To follow the remainder of the tailings stream, we must return to the PSC at the head of the process. The middlings drawn off the PSC go to five 125-300 ft3 Dorr-Oliver primary flotation cells. The primary float tails, containing fine clay that would otherwise build up in the process stream, is either returned to the PSC or combined with the PSC tails and passed across a tailings tramp screen.
The screened tailings next pass through a bank of secondary flotation cells. This two-stage oil sands tailings treatment circuit is unique to the Albian Sands plant. Again, froth recovered from these cells is returned to the PSC. Secondary tails are cycloned in a bank of 31, 15-inch Krebs units. Cyclone overflow goes to a 90-m-diameter agitated tailings thickener. Cyclone and thickener underflows are pumped to the tailings impoundment area. Final tails consist of -44-micron clean sand and -10-micron clay. When the pit has advanced and tails are placed in the mined-out portions, cyclone underflow and thickened fines will be mixed with gypsum to promote settling.
Tailings thickener overflow water has a temperature of 30C and is recycled both for its heat content (another energy-saving Albian innovation) and for its moisture.
How to Grow Oil Sands
The potential of the Athabasca oil sands deposits is immense. So are the future plans of the AOSP joint venture owners, with an ultimate goal of 525,000 bbl/day. They have both the resources and resourcefulness to reach it.
Production is beginning at a planned rate of 155,000 bbl/day. Engineers expect a smooth run-up to this rate because of the twinned extraction circuits. If problems develop in one, the other will be available to maintain throughput. The rate could go up as debottlenecking is completed. Sometime between 2005 and 2010 the Muskeg River mine could be putting out 225,000 bbl/day.
On the horizon are two further expansions. Phase 1 of the Jackpine mine, located east of the Muskeg River mine and also on Lease 13, is foreseen as another stand-alone mining and extraction facility. After that, Phase 2 of the Jackpine mine would encompass mining additional resources to the northeast on Leases 88 and 89. The potential exists to add another 200,000 bbl/day during Phase 1 and 100,000 bbl/day during Phase 2.
pments would depend on a number of factors, including market conditions, a strong economy, ability to meet the owners’ sustainable development principles, and the outcome of the respective regulatory processes.
“We have a lot of oil in the ground next door to the Muskeg River mine and it makes sense for us to take a long-term look at developing this world-class resource.

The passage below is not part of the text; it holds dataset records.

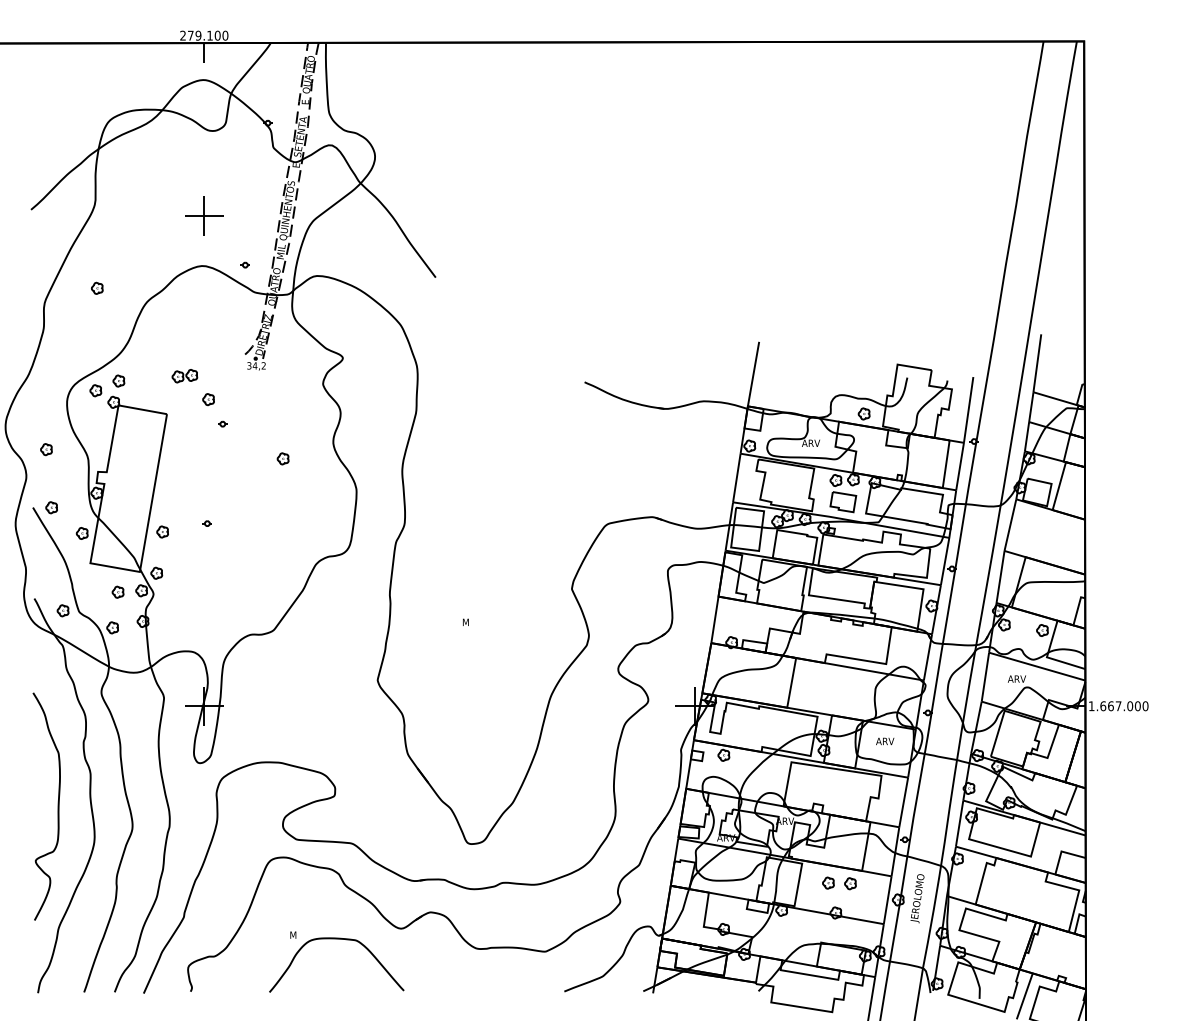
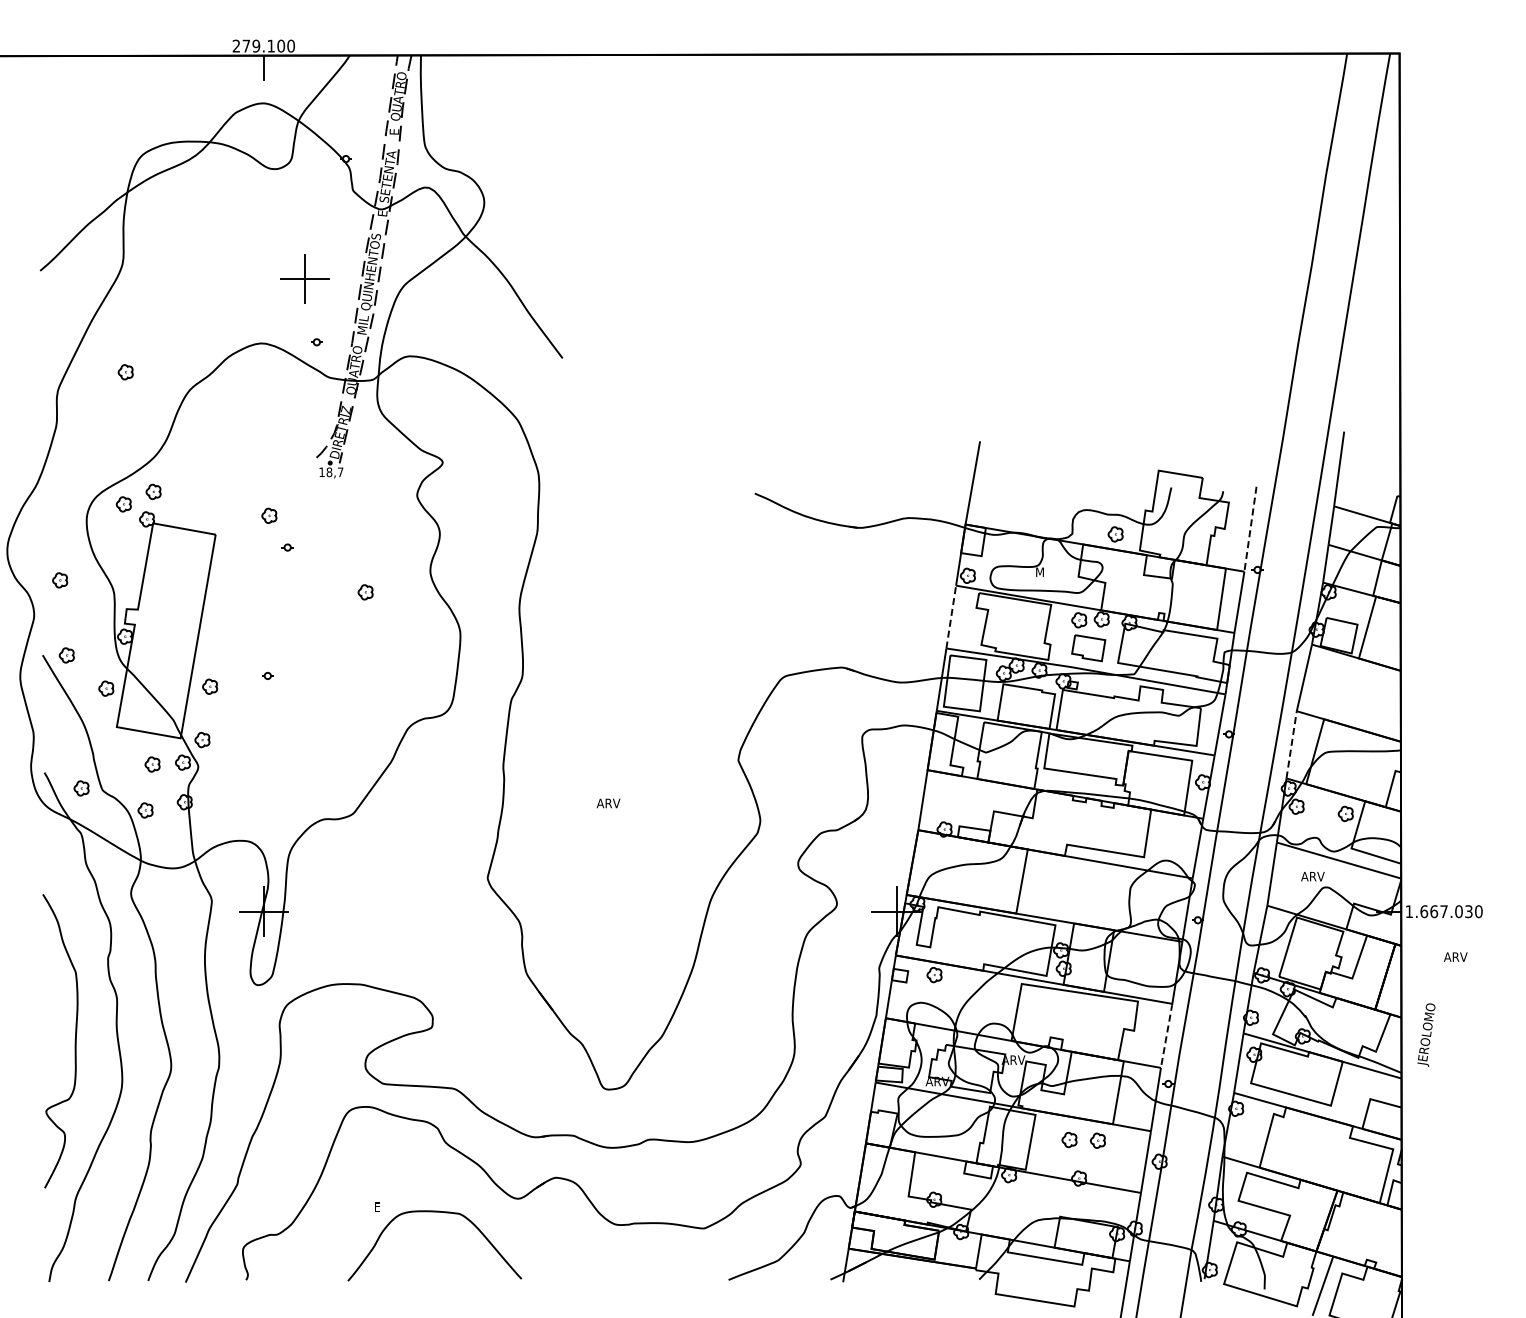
part: (204, 215) -> (304, 278), moved
text: (256, 366) -> (331, 472), 34,2 -> 18,7
part: (184, 376) -> (238, 485), removed
line: (968, 410) -> (1250, 529), solid -> dashed
text: (810, 442) -> (1046, 571), ARV -> M
line: (737, 478) -> (951, 617), solid -> dashed
line: (1000, 576) -> (1291, 744), solid -> dashed
text: (471, 622) -> (608, 803), M -> ARV
text: (1137, 706) -> (1468, 911), 1.667.000 -> 1.667.030
text: (884, 740) -> (1455, 956), moved
line: (903, 802) -> (1166, 1035), solid -> dashed
text: (917, 898) -> (1426, 1034), moved
text: (293, 934) -> (378, 1206), M -> E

An important part of the process is getting input from our aboriginal neighbours and other key stakeholders. We want to start this dialogue now, well before any investment decisions are made,” said Neil Camarta, senior vice-president, Oil Sands, Shell Canada Limited.
What is Albian Sands?
The Albian Sea moulded the landscape we know as northern Alberta over 100 million years ago. It deposited a blanket of marine shale over the McMurray Sands, trapping the hydrocarbons of the McMurray Formation below. The Muskeg River mine reserves are a legacy of the Albian Sea. The newest company to bring the oil sands into productive development proudly bears the name of this ancient sea –Albian Sands Energy Inc.